Side-loading Python deps into AWS lambdas.
AWS Lambda has limits on the size of a function deployment package, specifically, 50MB zipped and 250MB unzipped. This makes life difficult for Python projects with many or large dependencies, especially in the data engineering and ML space. This is because normally all dependencies are bundled and zipped into the deployment package. Common workarounds for this involve use of layers or container images. Both increase deployment complexity considerably.
Smol Snake takes a different approach. It works by pre-installing the dependencies into an EFS file system and then mounting that file system into Lambdas.
The implementation here works roughtly like this:
-
smolsnake lock --function-source-path=<path>generates a formal dependency lock file (smolsnakeusespoetryand its excellent dependency solver under the hood). -
The lock file is transmitted to a server that has write access to an EFS file system. The server runs
smolsnake install --lockfile=<lockfile>to install all requested Python packages individually into the EFS mount using the following directory structure:/efs/ <python-version-1>/ <dep-1>/ <ver-1.0>/ lib/<module>.py <ver-2.0>/ lib/<module>.py <python-version-2>/ <dep-3>/ ... ...Communication with the dependency cache server happens via SQS.
-
The lambda function source is amended to inject paths to required packages on the EFS mount with
smolsnake injectsyspath --lockfile=<lockfile>intosys.path(runtime version ofPYTHONPATH).
-
Install the prerequisites:
terraform,awscli,python3,jq. -
Install
smolsnakeinto a virtual environment with your favorite Python package installation method. -
Get AWS access.
You'll need access to an AWS account with sufficient privileges to create SQS queues, IAM roles and policies, lambda functions and EC2 instances (admin access on a dedicated account is recommended).
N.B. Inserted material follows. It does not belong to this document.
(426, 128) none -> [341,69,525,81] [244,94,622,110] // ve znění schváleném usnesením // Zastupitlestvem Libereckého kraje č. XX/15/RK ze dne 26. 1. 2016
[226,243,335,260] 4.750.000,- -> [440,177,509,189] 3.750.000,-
smolsnakerequires no explicit credential configuration and expects default credentials to be available (either in the environment or in~/.aws/credentials). -
Create the EFS cache server:
terraform -chdir=terraform/depcache init terraform -chdir=terraform/depcache apply -
Create and run demo Lambda function:
terraform -chdir=tests/func1 init terraform -chdir=tests/func1 apply -
Modify
func1/srcor make a copy to experiment with your dependency-heavy Python function.
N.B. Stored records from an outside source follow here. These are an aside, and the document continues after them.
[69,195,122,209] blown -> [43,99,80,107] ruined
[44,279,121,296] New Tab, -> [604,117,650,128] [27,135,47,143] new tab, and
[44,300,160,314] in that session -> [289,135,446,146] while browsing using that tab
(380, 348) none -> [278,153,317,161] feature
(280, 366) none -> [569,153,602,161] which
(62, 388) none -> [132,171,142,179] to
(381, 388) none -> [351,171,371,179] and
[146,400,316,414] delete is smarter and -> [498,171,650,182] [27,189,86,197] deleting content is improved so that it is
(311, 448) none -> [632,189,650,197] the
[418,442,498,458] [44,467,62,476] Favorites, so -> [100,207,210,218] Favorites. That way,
If you need to debug the depcache server, enable public SSH by placing
your public SSH key in
terraform/depcache/ssh_authorized_keys
and rerunning terraform apply:
terraform -chdir=terraform/depcache apply
You can then SSH to the depcache server (the IP address is in the Terraform outputs):
ssh -l ec2-user <decache-server-ip>
Distributed under the Zero Clause BSD (0BSD) license.